(Page text)

The criticism was completely justified, and it was not by just one person.
What’s really amazing to me is how the car driver could have done that when the whole place is so well lit.
I recall a similar layout in Oakland CA, down by Jack London Square. Back in the day, at least, it wasn’t lit; so the poor screwup at least had SOME excuse. And, yup, I saw cars “parked” there.
Ed
That’s your opinion - which I think is wrong. But that’s my opinion.
Car hit the ballast at 18:22:35 Train appears at 18:26:20 - less than 4 minutes after the car fouled the right of way. There are no first responders on scene until the edit places the train in the scene - no way, from the video, to know when first responders initiated communications to the railroad.
Train was braking long before the incident was visible to the train crew. Train impacted the car at 18:27:10 and was fully stopped at 18:27:20.
Notice that both the PD & FD first responders moved their vehicles out of the way before impact.
Normal chain of communications is First Responder to their own dispatch center, FRDC to CSX PSCC command center, PSCC command center to BD (RF&P Train Dispatcher), BD Dispatcher to train.
What is your opinion as to why it is wrong to criticize that engineer for waiting until striking the two empolyees before applying emergency braking? Why should she have waited?

(End Page text)
(Dataset excerpts)

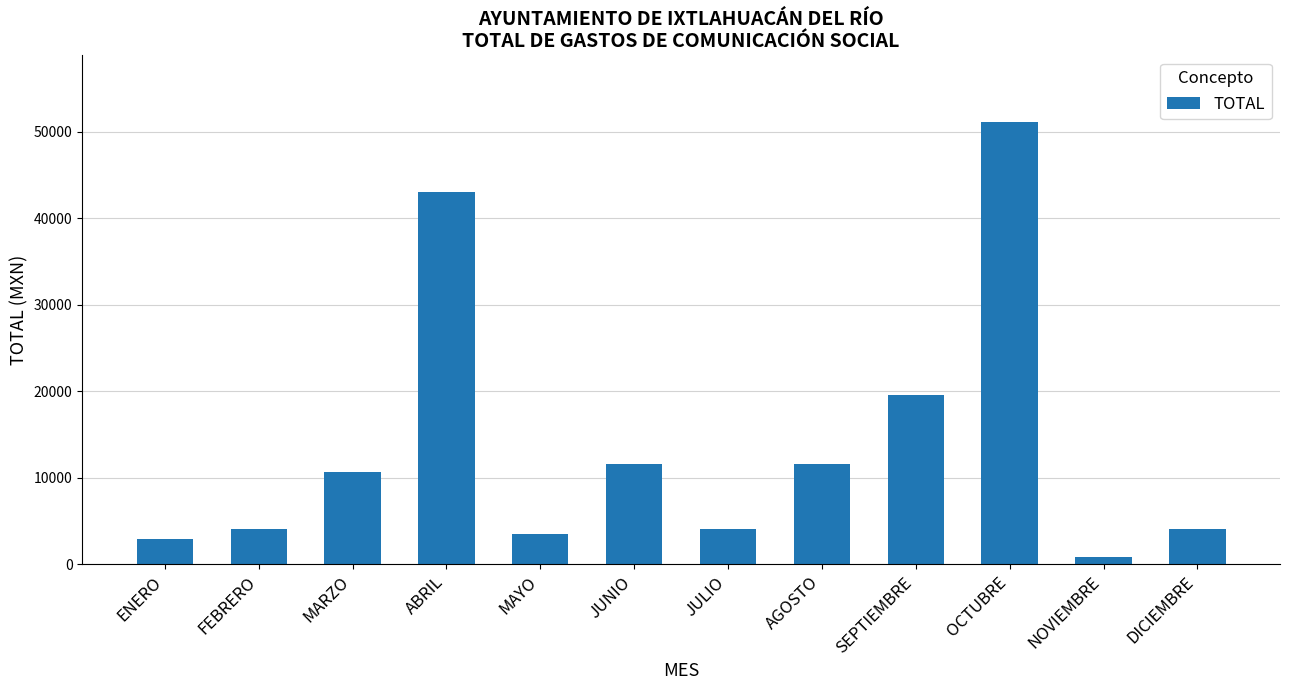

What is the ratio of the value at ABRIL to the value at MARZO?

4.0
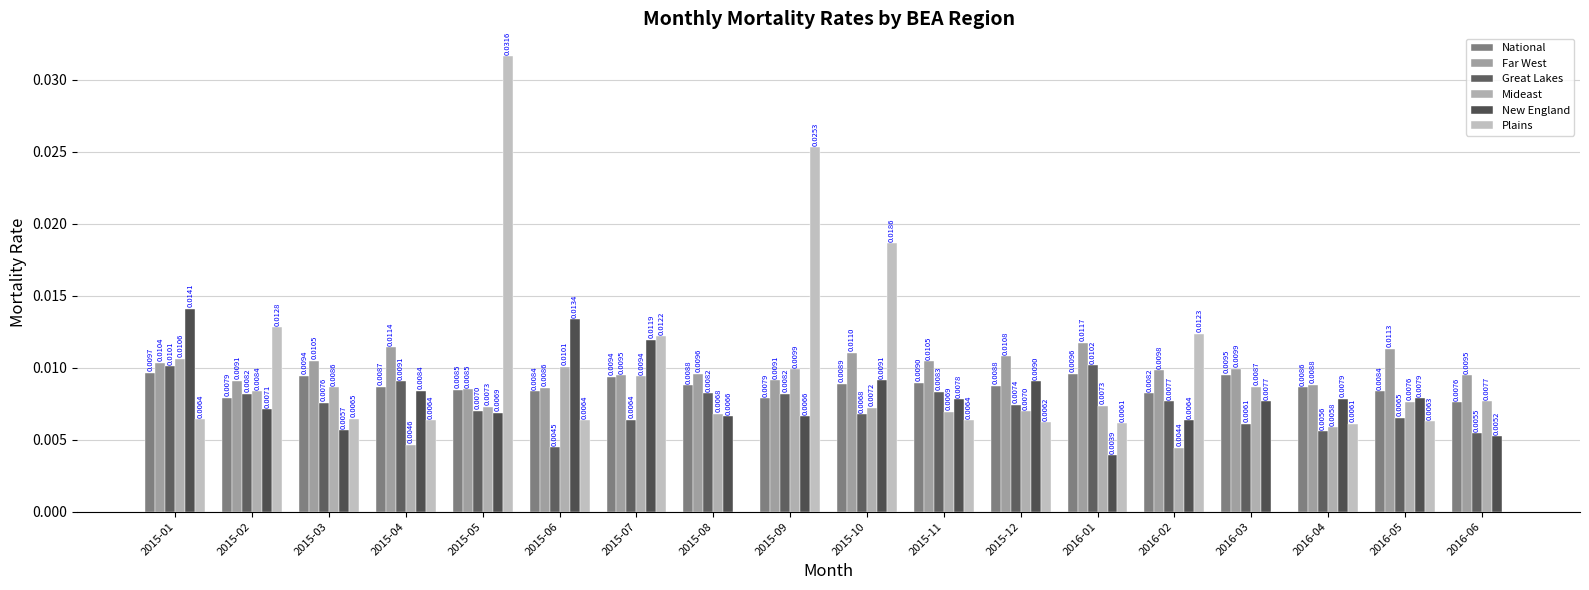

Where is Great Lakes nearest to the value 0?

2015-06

(End Dataset excerpts)
(Dataset excerpts)

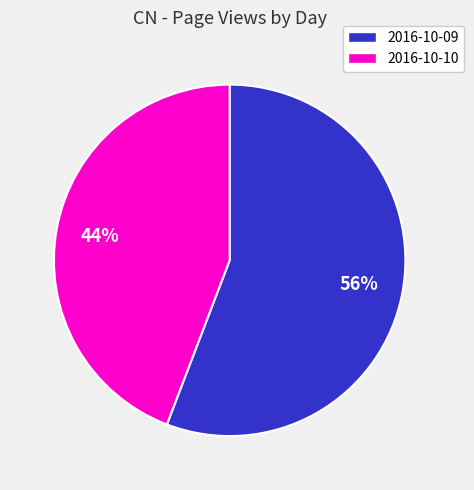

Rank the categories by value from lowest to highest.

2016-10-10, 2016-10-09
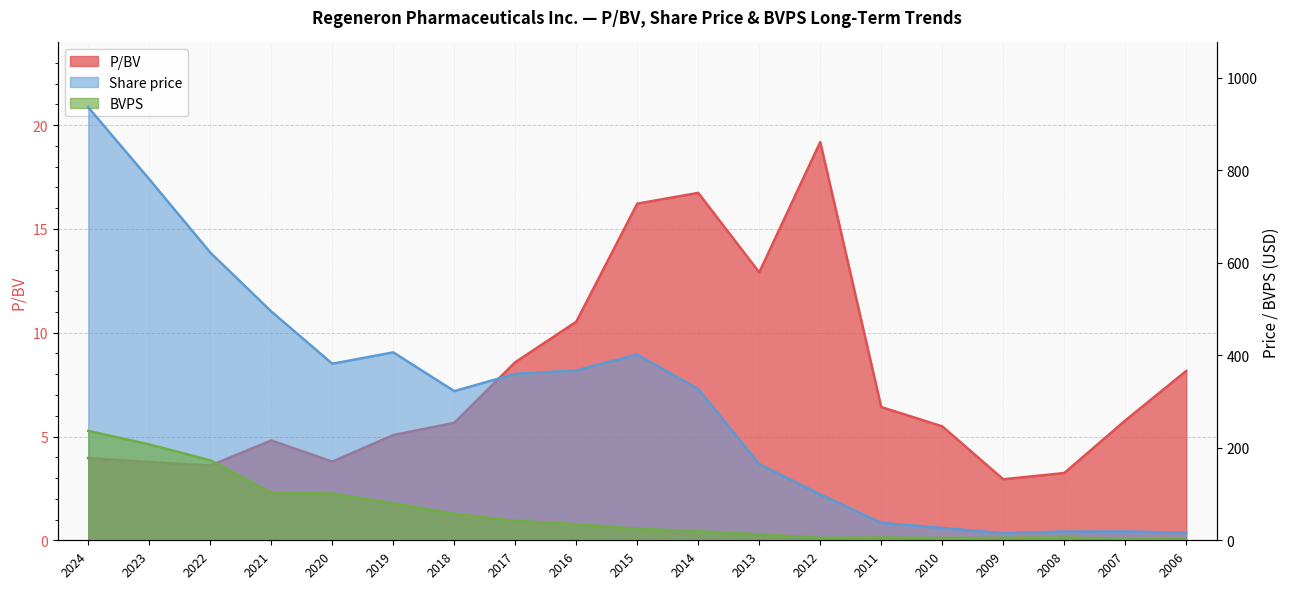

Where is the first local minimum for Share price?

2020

(End Dataset excerpts)
(Dataset excerpts)

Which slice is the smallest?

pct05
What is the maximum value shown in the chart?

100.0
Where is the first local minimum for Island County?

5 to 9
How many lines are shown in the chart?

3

(End Dataset excerpts)

* **Questions on the material**:
1. Copy the part of the train collision discussion between "Normal chain of" and "Dispatcher to train.", inclusive.
2. Turn the records between the lines holding "What is the ratio" and "Where is Great Lakes nearest to the value 0?", inclusive, into a numbered list, omitting blank lines and leaving out the pictures.
The records have no connection to the text.

* **Solutions by task**:
1.
Normal chain of communications is First Responder to their own dispatch center, FRDC to CSX PSCC command center, PSCC command center to BD (RF&P Train Dispatcher), BD Dispatcher to train.

2.
1. What is the ratio of the value at ABRIL to the value at MARZO?
2. 4.0
3. Where is Great Lakes nearest to the value 0?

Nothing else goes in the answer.